4. Regelmäßige Audits und Prompt-Engineering-Protokolle
Die Interaktionen von Chatbots müssen kontinuierlich protokolliert und stichprobenartig auditiert werden. Durch gezieltes Prompt-Engineering (System-Prompts) muss der KI explizit verboten werden, Vermutungen anzustellen oder Quellen zu erfinden, was allerdings nicht immer zuverlässig funktioniert, da Chatbots immer nur Wahrscheinlichkeiten berechnen und kein umfassendes Wissen haben. Wenn das System eine Information nicht in der bereitgestellten Datenbasis findet, muss die Standardantwort lauten: „Dazu liegen mir keine gesicherten Informationen vor.“
Checkliste für Unternehmen
Die folgende Übersicht dient als sofortige Handlungsempfehlung, um den aktuellen Status von KI-Systemen zu überprüfen und an die neue Rechtslage anzupassen.
- Bestandsaufnahme aller KI-Systeme Erfassen Sie alle Tools, die im Unternehmen automatisiert Inhalte generieren oder direkt mit Kunden kommunizieren.
- Prüfung der Veröffentlichungswege Identifizieren Sie Systeme, die ohne menschliche Zwischenprüfung Inhalte direkt ins Internet oder in soziale Medien stellen. Diese Systeme müssen sofort umgestellt oder vorübergehend deaktiviert werden.
- Verschärfung der System-Prompts Programmieren Sie die internen Chatbots so, dass das Eingeständnis von Wissenslücken („Ich weiß es nicht“) der kreativen Antwort vorgezogen wird.
- Einführung von RAG-Strukturen Nutzen Sie für Kundenservice-Bots ausschließlich geschlossene Wissensdatenbanken und untersagen Sie dem Modell den Zugriff auf das freie Internet zur Faktenfindung.

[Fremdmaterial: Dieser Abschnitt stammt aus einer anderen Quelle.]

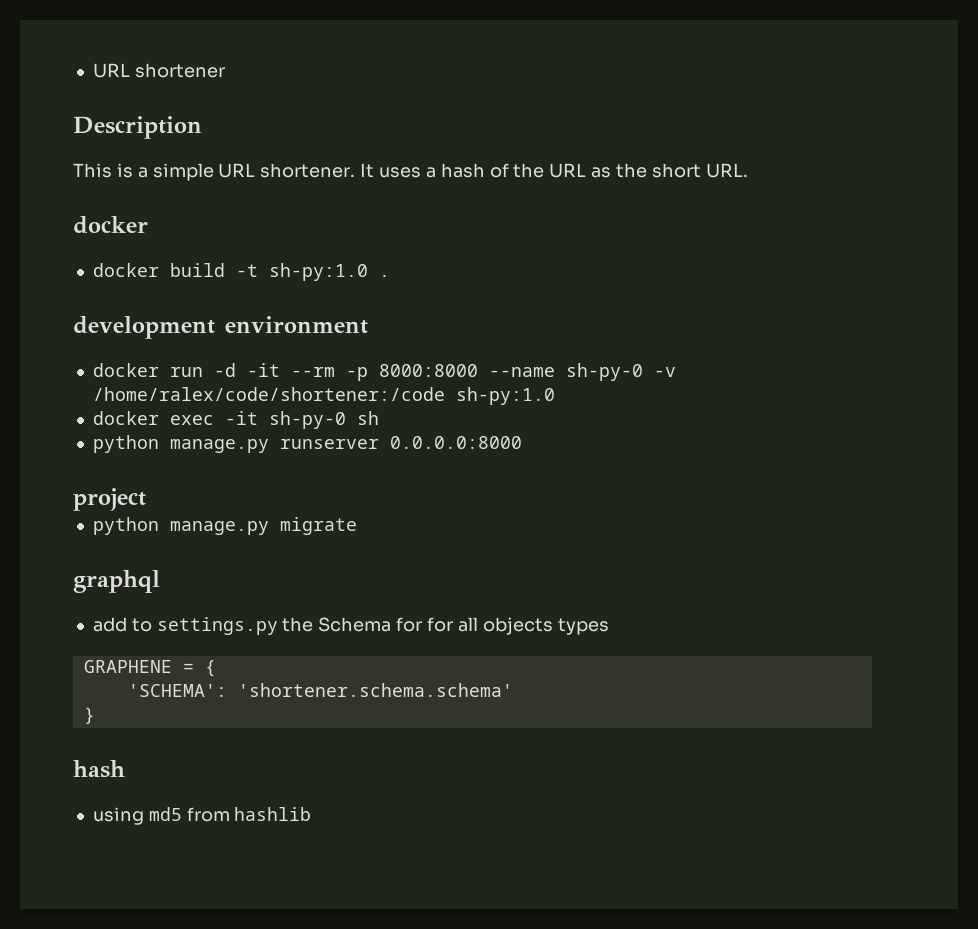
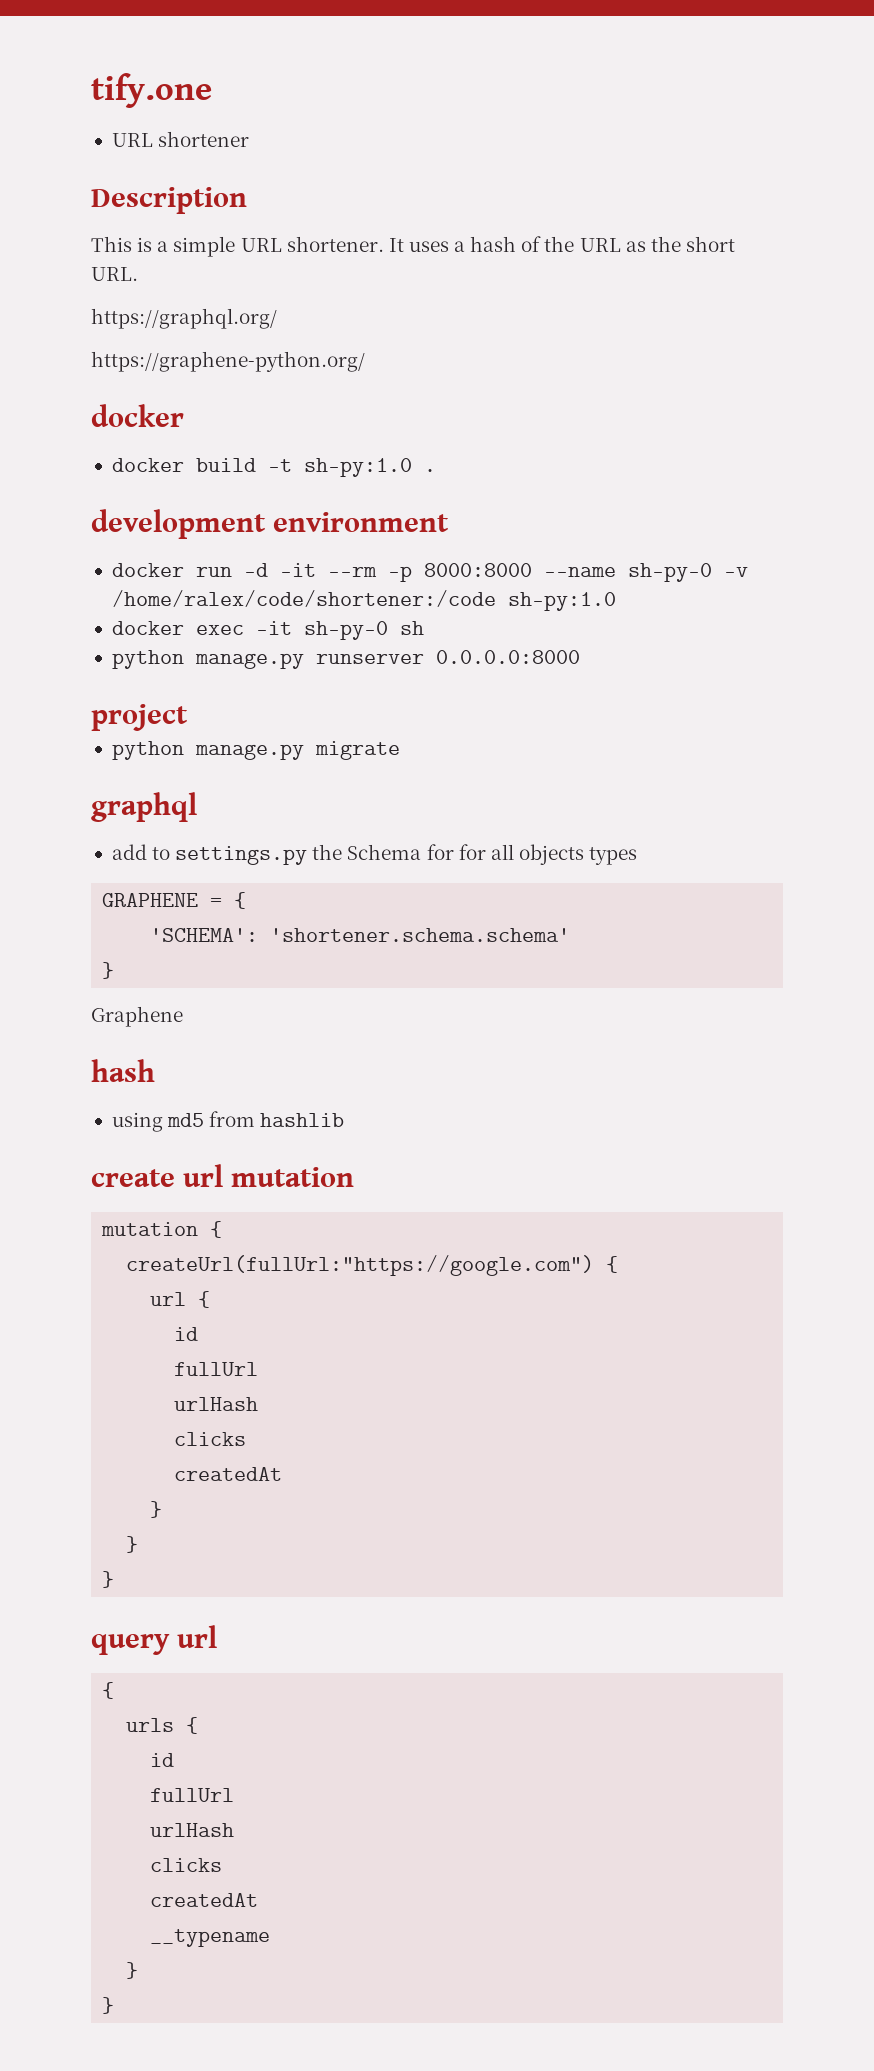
(92, 70) none -> [91,73,212,108] tify.one //
(748, 170) none -> [91,308,277,329] [91,351,365,372] // https://graphql.org/ // https://graphene-python.org/
(95, 715) none -> [91,1006,183,1027] // Graphene
(312, 814) none -> [91,1164,355,1187] [101,1221,223,1238] [126,1255,619,1276] [150,1291,211,1308] [174,1327,199,1341] [174,1362,259,1376] [174,1397,259,1411] [174,1432,247,1446] [174,1467,283,1481] [150,1501,163,1518] [126,1536,139,1553] [102,1571,115,1588] [91,1625,218,1655] [102,1682,115,1699] [126,1717,199,1734] [150,1753,175,1767] [150,1788,235,1802] [150,1823,235,1837] [150,1858,223,1872] [150,1893,259,1907] [150,1929,271,1947] [126,1962,139,1979] [102,1997,115,2014] // create url mutation // mutation { // createUrl(fullUrl:"https://google.com") { // url { // id // fullUrl // urlHash // clicks // createdAt // } // } // } // query url // { // urls { // id // fullUrl // urlHash // clicks // createdAt // __typename // } // }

- Schulung der Mitarbeiter Sensibilisieren Sie Ihre Kollegen und Mitarbeiter dafür, Informationen aus KI-Systemen immer zu hinterfragen und immer als potenzielle Falschinformationen zu behandeln sind, bis sie manuell verifiziert wurden. Jeder Information muss am Ende eine verlässliche Quelle zugeordnet werden können. Nur so lässt sich Wahrheit von Halluzination unterscheiden.
Die Rückkehr des Faktenchecks
Die Urteile von Hamm und Hamburg sind kein Verbot von künstlicher Intelligenz im Business. Sie sind vielmehr ein überfälliger Korrektivfaktor, der den Fokus wieder auf die Qualität und die journalistische Sorgfaltspflicht lenkt. Unternehmen, die KI als Werkzeug zur Effizienzsteigerung unter menschlicher Aufsicht verstehen, werden langfristig erfolgreicher sein als diejenigen, die blind auf die vollständige Automatisierung setzen.
Wer den Faktor Mensch komplett aus der Content-Schöpfungskette streicht, spart kurzfristig Produktionskosten, zahlt diese Ersparnis jedoch langfristig in Form von Reputationsschäden und Anwaltsgebühren zurück. Am Ende gilt im KI-Zeitalter mehr denn je eine alte journalistische Weisheit: Vertrauen ist gut, Kontrolle ist besser.